The CPS has advised the City of London Police – which together with the Insurance Fraud Bureau (IFB) conducted the operation, codenamed Operation Triassic – to refer the facts to the Solicitors Regulation Authority and General Medical Council.
The charges involved conspiracy to defraud, money laundering and false accounting but the CPS decided there was no realistic prospect of conviction.
A CPS statement said: “Lawyers and medical practitioners were found to have accepted referral fees from insurers. The insurance companies provided the clients of the lawyers and medical practitioners with insurance to cover the eventuality of not winning a case.
“Where cases were settled in favour of the claimant, the lawyers and medical practitioners involved then recovered the cost of this insurance from the other party’s insurer. They did not, however, disclose the amount they had already been paid by way of commission.
“These professionals were thus receiving the commission twice and this is what was alleged to be fraudulent. However, recent enquiries made with other insurers have revealed that the payment of referral fees was widely known within the industry and that those insurers consulted did not regard the non-disclosure to them of these fees as fraudulent.”
A Solicitors Regulation Authority spokesman said: “We have been liaising with City of London Police on this matter and are aware of the operation. We will be having further discussions with them before making a decision on how to progress.”
An IFB spokeswoman said: “The IFB provided good evidence to the City of London Police to investigate the matter further and bring charges against the professionals concerned.”
The case involved BCR Legal Group, a London-based insurance intermediary specialising in ATE, which released a statement to say that it has been “vindicated” by the CPS’s decision, and reported that His Honour Judge Higgins, at Southwark Crown Court, described the prosecution as “scandalous”.
It said: “This misguided action by the IFB and COLP [City of London Police] will cost the taxpayers millions and raises serious questions about the competence and independence of both organisations. It raises very serious questions about the government’s decision to allow the insurance industry to fund 35 detectives and support staff in the COLP from January 2012.”
Ian Lewis, fraud partner at Manchester law firm Lewis Hymanson Small, representing BCR, said: “Despite repeated requests to be provided with details of the complaints, the CPS and the COLP failed to do so, raising speculation that this was an investigation led by the insurance industry with a suspicion of an agenda to continue the civil cost wars in the criminal courts.
“This investigation has cost BCR millions in terms of loss of business and damage to their professional reputation. Despite regular requests we have never been shown any evidence of criminality.”
Mike Stubbs, a partner of London firm Mishcon de Reya, acted for BCR in its successful appeal against a Financial Services Authority decision to remove its authorisation in the wake of the investigation.
He said: “The actions of the IFB and the COLP caused significant financial and reputational damage to BCR, forcing them into administration.

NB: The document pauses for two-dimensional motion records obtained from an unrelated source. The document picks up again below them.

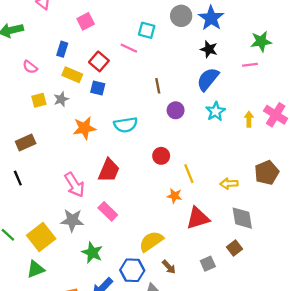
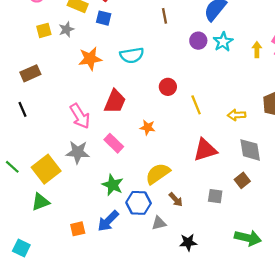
purple circle: (176, 110) -> (198, 41), moved
orange star: (174, 196) -> (148, 127), moved
green star: (92, 253) -> (113, 185), moved
gray square: (208, 264) -> (215, 196), turned 32

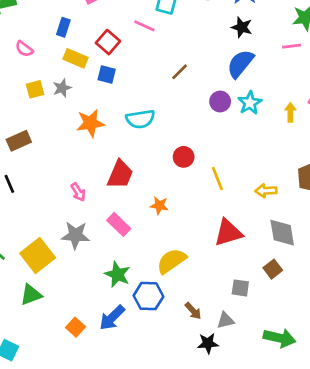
brown line: (164, 16) -> (180, 72), turned 56
pink arrow: (80, 116) -> (78, 192), size x0.6
brown arrow: (176, 200) -> (193, 311), moved
gray triangle: (159, 223) -> (225, 320), moved
orange square: (78, 229) -> (76, 327), turned -35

I never had any doubt that the appeal would succeed as BCR conducted their business in an honest and ethical manner. I have never understood why the COLP and the CPS continued with their case for a further two years after the FSA had cleared BCR.”
Blake Weltman, managing director at BCR Legal Group, added: “I am extremely proud that despite this unfair onslaught from the IFB and the COLP, BCR has survived, and continues to provide an excellent service to our growing client base.”